Supplied data:
= = = = = = =
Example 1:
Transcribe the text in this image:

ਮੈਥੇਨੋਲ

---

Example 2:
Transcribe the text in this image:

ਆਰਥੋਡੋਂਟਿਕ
= = = = = = =
What you will do:
What is needed here is an exact transcription of the records above.

Answer to this exercise:
Example 1:
Transcribe the text in this image:

ਮੈਥੇਨੋਲ

---

Example 2:
Transcribe the text in this image:

ਆਰਥੋਡੋਂਟਿਕ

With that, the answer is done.